> _TRABAJO POR HACER_:
A: Contesta, según el texto sobre el Concilio Vaticano II:
(i) ¿Qué papa convocó el Concilio?
(ii) ¿En qué lugar se leían los resúmenes de las intervenciones de los Padres?
(iii) ¿Qué tres movimientos se señalan como raíces de la teología renovada en los países centroeuropeos?
B: Por favor, prosigue el texto sobre el Concilio Vaticano II a partir de su última oración.

> _TEXTO FUENTE_:
##########

Nuestro hermano, nos recuerda que hace 60 años, un día como hoy 11 de octubre de 1962, se inauguraba este gran hito histórico eclesial, convocado por el Papa Juan XXIII, acá su mirada actual de ese acontecimiento
Sergio Silva sscc
El Concilio Vaticano II: Testimonio Personal del ayer y del hoy
Hace 60 años, el 11 de octubre de 1962, se inauguró el Concilio Vaticano II, convocado por el papa Juan XXIII tres años antes. En este escrito doy un testimonio personal de cómo viví (cómo vivimos) los cuatro años que duró y cómo veo la situación actual de la iglesia. Casi está de más decir que son apreciaciones personales, que no tienen por qué ser compartidas por otros. Pero que nos pueden ayudar a pensar.
- El ayer
a) Mi experiencia del Concilio está marcada por las lecturas de los resúmenes de las intervenciones de los Padres durante el Concilio que se hacían en el comedor de Los Perales[1]; estas lecturas desencadenaban luego en el recreo nuestros apasionados comentarios, en los que tomábamos partido por los Padres pastorales (alrededor de un 90% de los padres conciliares que, en total, eran casi 2.500), que iban contra las cosas preparadas por la Curia (que lograba la adhesión de alrededor de un 10% de los padres). Porque en el Concilio se enfrentaron dos teologías y dos formas de entender la pastoral; por un lado, la neo escolástica; por otro una teología que se viene renovando en los países centroeuropeos, gracias a tres grandes movimientos que tienen sus raíces en los siglos anteriores: el movimiento bíblico, el movimiento patrístico y el movimiento litúrgico.
Dicho en forma breve, corriendo el riesgo de hacer una mala caricatura, la teología neo escolástica repite un conjunto de tesis, que se supone representan el pensamiento de Tomás de Aquino; es decir, no piensa la fe sino que se queda con un sistema ya pensado. Consecuentemente, la pastoral es concebida como la enseñanza a los cristianos de estas mismas tesis, simplificadas para los sencillos. En cambio, la teología de la mayoría pastoral (y de sus peritos) piensa la fe en diálogo con el hoy, tomando en cuenta sus problemas y sus aportes.

##########

> _LÍNEAS EXTRAÍDAS_:
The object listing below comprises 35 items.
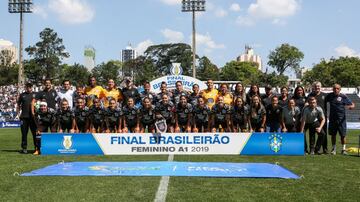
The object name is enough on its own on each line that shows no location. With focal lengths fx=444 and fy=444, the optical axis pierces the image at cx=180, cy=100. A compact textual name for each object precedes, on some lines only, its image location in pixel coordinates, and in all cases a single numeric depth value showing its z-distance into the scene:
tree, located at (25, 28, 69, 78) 82.88
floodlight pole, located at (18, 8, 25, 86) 39.31
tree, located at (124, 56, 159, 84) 95.49
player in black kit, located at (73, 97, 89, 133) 12.60
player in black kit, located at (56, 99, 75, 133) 12.56
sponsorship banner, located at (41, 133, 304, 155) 11.85
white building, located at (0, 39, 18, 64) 175.50
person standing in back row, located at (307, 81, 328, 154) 12.72
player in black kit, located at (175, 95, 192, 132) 12.65
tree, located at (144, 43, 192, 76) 106.19
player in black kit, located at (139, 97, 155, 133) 12.57
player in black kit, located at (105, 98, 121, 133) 12.59
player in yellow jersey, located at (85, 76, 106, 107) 13.59
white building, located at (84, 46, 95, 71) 148.45
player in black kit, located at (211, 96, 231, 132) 12.65
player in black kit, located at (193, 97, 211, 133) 12.66
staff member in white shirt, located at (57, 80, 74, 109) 13.77
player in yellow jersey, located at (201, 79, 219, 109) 13.63
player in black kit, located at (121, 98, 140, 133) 12.65
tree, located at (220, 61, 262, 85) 115.25
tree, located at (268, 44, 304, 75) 98.06
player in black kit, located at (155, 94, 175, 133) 12.52
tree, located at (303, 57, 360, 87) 91.50
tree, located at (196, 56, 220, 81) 102.69
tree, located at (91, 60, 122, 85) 89.75
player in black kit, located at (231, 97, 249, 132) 12.52
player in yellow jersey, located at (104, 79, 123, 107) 13.63
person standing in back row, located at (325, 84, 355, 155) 12.52
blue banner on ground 8.20
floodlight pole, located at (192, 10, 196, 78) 36.56
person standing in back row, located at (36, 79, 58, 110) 12.88
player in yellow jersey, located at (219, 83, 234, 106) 13.37
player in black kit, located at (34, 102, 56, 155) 12.42
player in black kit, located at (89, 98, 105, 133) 12.62
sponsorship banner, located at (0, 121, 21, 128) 32.19
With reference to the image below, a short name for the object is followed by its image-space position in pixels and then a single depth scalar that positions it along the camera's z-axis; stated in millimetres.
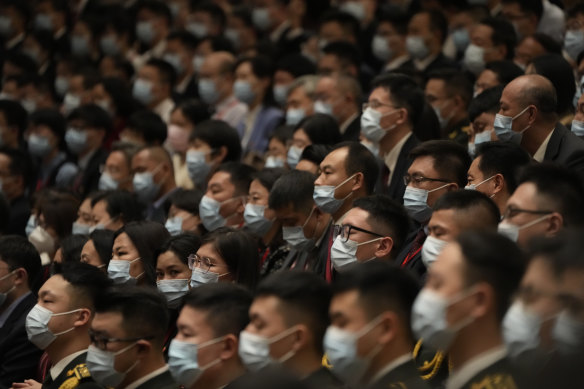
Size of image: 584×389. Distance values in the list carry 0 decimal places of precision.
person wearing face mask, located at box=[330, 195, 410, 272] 9961
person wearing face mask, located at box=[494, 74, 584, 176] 11195
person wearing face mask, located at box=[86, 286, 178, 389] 9211
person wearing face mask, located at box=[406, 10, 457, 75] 17578
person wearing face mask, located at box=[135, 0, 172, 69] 22656
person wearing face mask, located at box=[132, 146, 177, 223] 15086
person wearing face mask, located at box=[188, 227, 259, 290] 10531
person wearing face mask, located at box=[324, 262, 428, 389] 7187
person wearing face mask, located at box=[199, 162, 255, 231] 12883
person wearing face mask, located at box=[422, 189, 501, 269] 8781
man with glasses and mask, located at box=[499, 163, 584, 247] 8008
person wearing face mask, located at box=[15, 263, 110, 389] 10461
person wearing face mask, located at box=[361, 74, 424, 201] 12953
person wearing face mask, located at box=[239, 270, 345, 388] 7699
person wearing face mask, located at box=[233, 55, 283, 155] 17281
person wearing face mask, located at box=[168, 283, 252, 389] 8312
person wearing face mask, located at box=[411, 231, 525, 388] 6820
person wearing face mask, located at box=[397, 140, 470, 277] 10680
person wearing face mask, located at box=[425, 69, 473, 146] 14250
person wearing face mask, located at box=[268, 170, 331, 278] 11695
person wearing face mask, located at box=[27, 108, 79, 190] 17797
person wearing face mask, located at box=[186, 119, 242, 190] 15023
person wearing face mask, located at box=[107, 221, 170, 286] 11531
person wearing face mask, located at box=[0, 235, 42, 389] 11617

##########

> _RESPUESTAS POR TAREA_:
A:
(i) El papa Juan XXIII.
(ii) En el comedor de Los Perales.
(iii) El movimiento bíblico, el movimiento patrístico y el movimiento litúrgico.

B:
En cada uno de los cuatro años que duró el Concilio hubo alrededor de tres meses de asamblea conciliar. En estos meses de trabajo en Roma, las mañanas estaban destinadas a las sesiones plenarias en la Basílica de San Pedro, en las que se escuchaban las intervenciones de los Padres, que tenían que ser hechas en latín, y tenían un estricto límite de tiempo; en las tardes, los participantes se preparaban para intervenir y para tomar decisiones. En esas tardes hubo muchas conferencias de los mejores teólogos del momento, lo que dio a los Padres conciliares una oportunidad única para renovarse teológicamente, y para dar a las intuiciones de los Obispos de la mayoría pastoral un sólido fundamento teológico.
El primer triunfo de esta mayoría se dio en la primera sesión de trabajo; en ella se trataba de establecer las Comisiones de trabajo de los padres del Concilio, y la Presidencia pidió aprobar las que ya estaban preparadas por la Curia romana. Se levantaron sucesivamente cuatro Cardenales centroeuropeos (Alfrink, de Holanda; Suenens, de Bélgica; Döpfner, de Alemania; Liénart, de Francia) pidiendo que se diera un tiempo para pensar las Comisiones, lo que fue aprobado por una gran mayoría de los Padres. En los días siguientes se trabajó frenéticamente en las Conferencias Episcopales y con mucho intercambio entre ellas, y se establecieron otras listas, que fueron finalmente las aprobadas.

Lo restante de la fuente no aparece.